ISTRUZIONE.
Riscrivi parola per parola, senza alcuna modifica, l'intero testo sulla celebrazione in Parlamento della nascita dell'Ue.

TESTO MOSTRATO.
************

Celebrata in Parlamento la nascita dell’Ue. Il capo dello Stato e il governo rilanciano l’Unione politica

da Roma

Fatta l’Europa, occorrerebbe fare gli europei. Se non fosse che, cinquant’anni dopo il primo atto costitutivo dell’unità europea, oggi siamo ancora al primo punto. All’«imperiosa necessità di una forte Unione politica», come ha ricordato il presidente della Repubblica, Giorgio Napolitano. Al rilancio di un progetto che da due anni è fermo «a un punto morto». Superare «dubbi e scetticismo», ricostruire la trama di speranze e magari illusioni che i Padri fondatori avevano tessuto. «Sapete che cosa fece nel ’54 De Gasperi, quando seppe che il progetto della Ced, la Comunità europea di Difesa, era fallito? - ha raccontato il premier Romano Prodi -. Si mise a piangere. Glielo dissero al telefono e lui cominciò a piangere. Non credo per l’emotività, ma per la lucidità, perché capiva quale grande occasione fosse appena sfumata».

************

MATERIALE FORNITO.
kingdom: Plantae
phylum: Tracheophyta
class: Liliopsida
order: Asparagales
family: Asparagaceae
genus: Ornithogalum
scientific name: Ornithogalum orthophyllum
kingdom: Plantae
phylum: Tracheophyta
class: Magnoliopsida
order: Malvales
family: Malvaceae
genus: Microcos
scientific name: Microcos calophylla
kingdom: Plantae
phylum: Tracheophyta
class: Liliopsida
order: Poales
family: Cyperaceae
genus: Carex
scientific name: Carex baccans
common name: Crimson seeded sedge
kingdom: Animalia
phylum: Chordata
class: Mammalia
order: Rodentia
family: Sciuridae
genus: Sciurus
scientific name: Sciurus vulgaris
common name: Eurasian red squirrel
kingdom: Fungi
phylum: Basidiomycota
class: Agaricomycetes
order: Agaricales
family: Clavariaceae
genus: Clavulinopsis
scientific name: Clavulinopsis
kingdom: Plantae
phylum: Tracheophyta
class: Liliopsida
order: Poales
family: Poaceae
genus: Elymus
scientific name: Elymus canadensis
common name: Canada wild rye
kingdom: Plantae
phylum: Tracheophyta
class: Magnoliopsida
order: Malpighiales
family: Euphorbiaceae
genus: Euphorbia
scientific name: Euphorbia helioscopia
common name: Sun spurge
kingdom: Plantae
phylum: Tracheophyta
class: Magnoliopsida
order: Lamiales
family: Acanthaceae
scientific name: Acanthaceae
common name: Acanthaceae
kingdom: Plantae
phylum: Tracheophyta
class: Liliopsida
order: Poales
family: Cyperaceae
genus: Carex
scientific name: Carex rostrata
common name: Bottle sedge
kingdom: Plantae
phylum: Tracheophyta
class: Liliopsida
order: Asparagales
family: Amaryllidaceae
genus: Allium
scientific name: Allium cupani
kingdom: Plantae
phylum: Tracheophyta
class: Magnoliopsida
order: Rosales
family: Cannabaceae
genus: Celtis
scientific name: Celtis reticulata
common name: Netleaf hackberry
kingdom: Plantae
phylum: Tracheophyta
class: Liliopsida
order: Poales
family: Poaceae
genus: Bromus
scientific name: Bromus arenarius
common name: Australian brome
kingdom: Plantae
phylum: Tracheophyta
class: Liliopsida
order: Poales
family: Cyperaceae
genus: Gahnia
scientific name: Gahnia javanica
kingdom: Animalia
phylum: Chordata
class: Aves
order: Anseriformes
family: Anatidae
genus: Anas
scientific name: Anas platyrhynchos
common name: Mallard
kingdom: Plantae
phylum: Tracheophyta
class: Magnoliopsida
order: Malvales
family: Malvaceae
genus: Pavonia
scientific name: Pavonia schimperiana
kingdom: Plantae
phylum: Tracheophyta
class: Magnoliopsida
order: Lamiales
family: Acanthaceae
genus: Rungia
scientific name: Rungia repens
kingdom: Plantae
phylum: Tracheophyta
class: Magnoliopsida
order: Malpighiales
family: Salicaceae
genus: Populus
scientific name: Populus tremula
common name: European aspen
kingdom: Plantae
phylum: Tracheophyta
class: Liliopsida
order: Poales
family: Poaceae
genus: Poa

************

RISULTATO CORRETTO.
Celebrata in Parlamento la nascita dell’Ue. Il capo dello Stato e il governo rilanciano l’Unione politica

da Roma

Fatta l’Europa, occorrerebbe fare gli europei. Se non fosse che, cinquant’anni dopo il primo atto costitutivo dell’unità europea, oggi siamo ancora al primo punto. All’«imperiosa necessità di una forte Unione politica», come ha ricordato il presidente della Repubblica, Giorgio Napolitano. Al rilancio di un progetto che da due anni è fermo «a un punto morto». Superare «dubbi e scetticismo», ricostruire la trama di speranze e magari illusioni che i Padri fondatori avevano tessuto. «Sapete che cosa fece nel ’54 De Gasperi, quando seppe che il progetto della Ced, la Comunità europea di Difesa, era fallito? - ha raccontato il premier Romano Prodi -. Si mise a piangere. Glielo dissero al telefono e lui cominciò a piangere. Non credo per l’emotività, ma per la lucidità, perché capiva quale grande occasione fosse appena sfumata».